The alienating aspects of the film were
much noted at the time of its release. Marcello Mastroianni and Jeanne Moreau
were huge international stars at the time. The melancholy Mastroianni we’d seen
attending a soirée the year previous in La Dolce Vita (1960) was a party
animal next to the morose Mastroianni half-heartedly attempting to seduce
Monica Vitti’s delicious kitten at the all-nighter in La Notte.

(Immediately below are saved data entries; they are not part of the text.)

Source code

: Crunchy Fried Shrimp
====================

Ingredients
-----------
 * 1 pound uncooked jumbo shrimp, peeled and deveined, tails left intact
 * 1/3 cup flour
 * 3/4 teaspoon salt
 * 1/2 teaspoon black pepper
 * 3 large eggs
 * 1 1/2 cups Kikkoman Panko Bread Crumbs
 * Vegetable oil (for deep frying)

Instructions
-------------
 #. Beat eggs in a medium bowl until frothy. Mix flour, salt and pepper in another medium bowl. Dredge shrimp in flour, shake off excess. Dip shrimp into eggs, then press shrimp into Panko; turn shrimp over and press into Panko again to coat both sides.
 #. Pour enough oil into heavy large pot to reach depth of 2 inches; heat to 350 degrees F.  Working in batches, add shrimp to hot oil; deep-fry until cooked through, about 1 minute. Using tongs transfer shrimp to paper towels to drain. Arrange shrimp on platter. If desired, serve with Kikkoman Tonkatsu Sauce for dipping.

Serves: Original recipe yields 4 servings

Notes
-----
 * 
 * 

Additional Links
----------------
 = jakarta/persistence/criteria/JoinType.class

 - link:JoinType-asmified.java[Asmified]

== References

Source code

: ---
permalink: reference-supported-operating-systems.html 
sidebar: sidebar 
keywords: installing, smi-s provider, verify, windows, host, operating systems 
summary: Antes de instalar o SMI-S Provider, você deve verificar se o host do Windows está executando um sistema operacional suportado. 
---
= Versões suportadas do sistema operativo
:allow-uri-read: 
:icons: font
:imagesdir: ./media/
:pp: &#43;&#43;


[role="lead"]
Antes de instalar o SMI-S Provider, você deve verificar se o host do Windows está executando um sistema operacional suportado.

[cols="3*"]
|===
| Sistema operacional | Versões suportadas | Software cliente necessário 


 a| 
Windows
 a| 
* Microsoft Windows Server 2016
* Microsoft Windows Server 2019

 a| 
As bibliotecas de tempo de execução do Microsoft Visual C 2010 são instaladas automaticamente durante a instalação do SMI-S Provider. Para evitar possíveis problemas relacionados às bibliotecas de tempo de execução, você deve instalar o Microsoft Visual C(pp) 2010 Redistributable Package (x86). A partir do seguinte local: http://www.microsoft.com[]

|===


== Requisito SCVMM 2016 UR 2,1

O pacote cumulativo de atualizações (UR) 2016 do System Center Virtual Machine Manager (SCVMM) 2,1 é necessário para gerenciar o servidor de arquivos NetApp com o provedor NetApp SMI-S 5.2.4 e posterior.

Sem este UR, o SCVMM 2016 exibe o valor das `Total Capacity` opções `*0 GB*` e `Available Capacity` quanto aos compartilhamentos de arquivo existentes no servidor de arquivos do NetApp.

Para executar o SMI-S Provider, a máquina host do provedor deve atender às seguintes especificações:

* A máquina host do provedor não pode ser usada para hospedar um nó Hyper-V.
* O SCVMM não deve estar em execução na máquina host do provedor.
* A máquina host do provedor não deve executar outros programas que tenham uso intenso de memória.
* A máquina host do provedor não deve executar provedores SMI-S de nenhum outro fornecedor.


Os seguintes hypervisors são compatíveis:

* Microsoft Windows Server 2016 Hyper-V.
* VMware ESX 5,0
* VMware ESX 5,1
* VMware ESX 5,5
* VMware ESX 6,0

Mastroianni was reportedly unhappy with both the production and the finished
result. Indeed, the film doesn’t look like it was a blast to make, at least not
for the leads. They pose as much as they perform—though, watching it again, I’m
struck by the fathomless depths Moreau conveys by the force of her sheer
presence, by a glance, a stride, a way of placing her body alongside a piano or
into a sports car. Her movements are hypnotic. Again, the film is far from
inert—there is almost too much going on in any one shot to take in. It rewards
repeat viewing. And it does have its wonderfully amusing moments. My favourite occurs
at dawn, when Vitti’s character, having been the object of Giovanni’s
insistent, listless affection and Lidia’s knowing benevolence and fascination,
stands by a wall, as if in need of support, and, just as the couple finally leave
her, says, “You two really have worn me out tonight.”
See Criterion’s superb package.
Hell, buy it if you can. It contains a visual essay by scholar Giuliana Bruno
on the role of architecture in Antonioni that is brilliant, insightful and can
only widen one’s appreciation for the film exponentially.